Из пришедшегося ко двору американского буквенного сокращения
Обожествляюще восхищаясь, воспевая свой язык, мы, русские, народ парадоксов, наслаждаемся осуждением его текущего состояния. Лучший из лучших, он нелогично оказывается крайне сложным, трудным, грубым, неотёсанным. Нас донимает боязнь его нездоровья, не всегда обоснованная и разумная забота о нём. Мы вечно призываем лечить, улучшать, обрабатывать его. В первую очередь это касается книжного языка, который привычно со времён «исправления книжного» патриархом Никоном воспринимается как единственный носитель правильности.
Карамзин восхищался академическим словарём, который «утверждает значение слов, избавляет писателей от многотрудных изысканий, недоумений, ошибок». И тут же призывал его служить «для дополнения, для перемен, необходимых по естественному, беспрестанному движению живого слова к дальнейшему совершенству… успехов общежития и словесности».
Предтеча Пушкина, основоположника нашего современного русского языка, Карамзин считал, что истинное богатство языка «состоит не во множестве звуков, не во множестве слов, но в числе мыслей, выражаемых оным… В языке, обогащённом умными авторами, в языке выработанном не может быть синонимов: всегда имеют они между собой некоторое тонкое различие, известное тем писателям, которые владеют духом языка, сами размышляют, сами чувствуют, а не попугаями других бывают».
Богат тот язык, который не только обозначает главные идеи, но и изъясняет их различия, оттенки большей или меньшей силы, простоты и сложности. Русские для этого переняли словесную мудрость церковных и светских книг. Накладываясь на природный живой разговор (увы, вздыхает Карамзин: «…у нас в лучших домах говорят по-французски!»), язык призывает «выдумывать, сочинять выражения; угадывать лучший выбор слов; давать старым некоторый новый смысл, искусно предлагать их в новой связи». Литератор предлагает не подражать французам, а брать с них пример создания изящного «языка милых дам».
Особо значимы для нас отличные от латинского влияния на языки «варваров» Европы родство и взаимодействие с другими славянскими языками и с общей им всем древне– (южно-, церковно-) славянской основой. Не ведая ни взаимоисключения, ни противопоставления, они предопределили системную зависимость книжной и разговорной разновидностей языка, их раздельное, но и взаимопроникающее функционирование, ярко иллюстрируемое древнерусскими рукописными, затем печатными книгами.
Мысль о синтезе книжности и разговорности, как и вера в то, что, впитывая полезное из иноязычного влияния, остерегаясь и в том, и в другом излишеств, непоколебимо запечатлена в нашей общеязыковой Норме именно Пушкиным. До него славянскую (литургическую) книжность обоготворяли и в ней чуть ли не исключительно находили норму. В исторически заданном её сосуществовании с «простонародным наречием», как выражался Пушкин, он видел перспективу развития, а отнюдь не недостойный хаос, заслуживающий уничижения.

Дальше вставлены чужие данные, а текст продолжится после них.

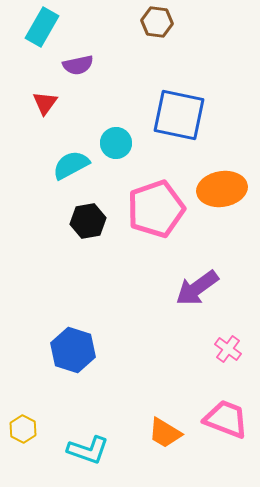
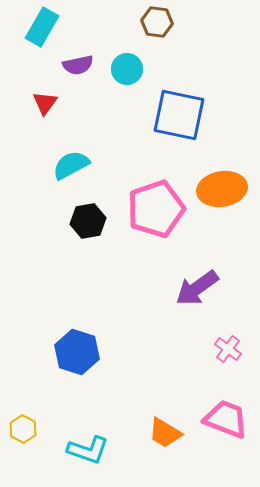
cyan circle: moved 11 px right, 74 px up
blue hexagon: moved 4 px right, 2 px down
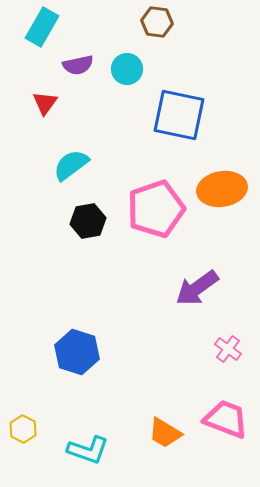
cyan semicircle: rotated 9 degrees counterclockwise
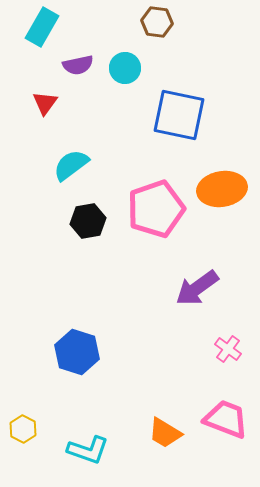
cyan circle: moved 2 px left, 1 px up
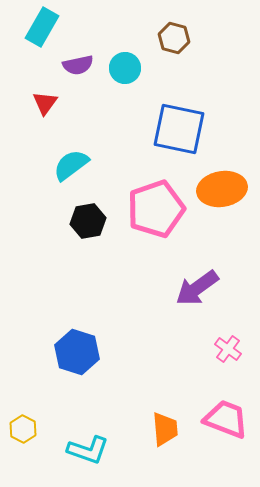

Законы и письменные челобитные утрачивали жёсткую привязку к звуковому общению, а семейно-образовательное чтение Псалтыри открывало путь книжным формам в живое звучание. Но было ещё далеко до упорядоченного противостояния книжной и разговорной разновидностей в едином языке, облагораживаемом беллетристикой. Заметим, что этого не добились даже современные дисплейные тексты, которые стирают грань между устной и письменной формами реализации языка и предвещают превращение различия книжного и некнижного языка из системно-структурного в стилистическое.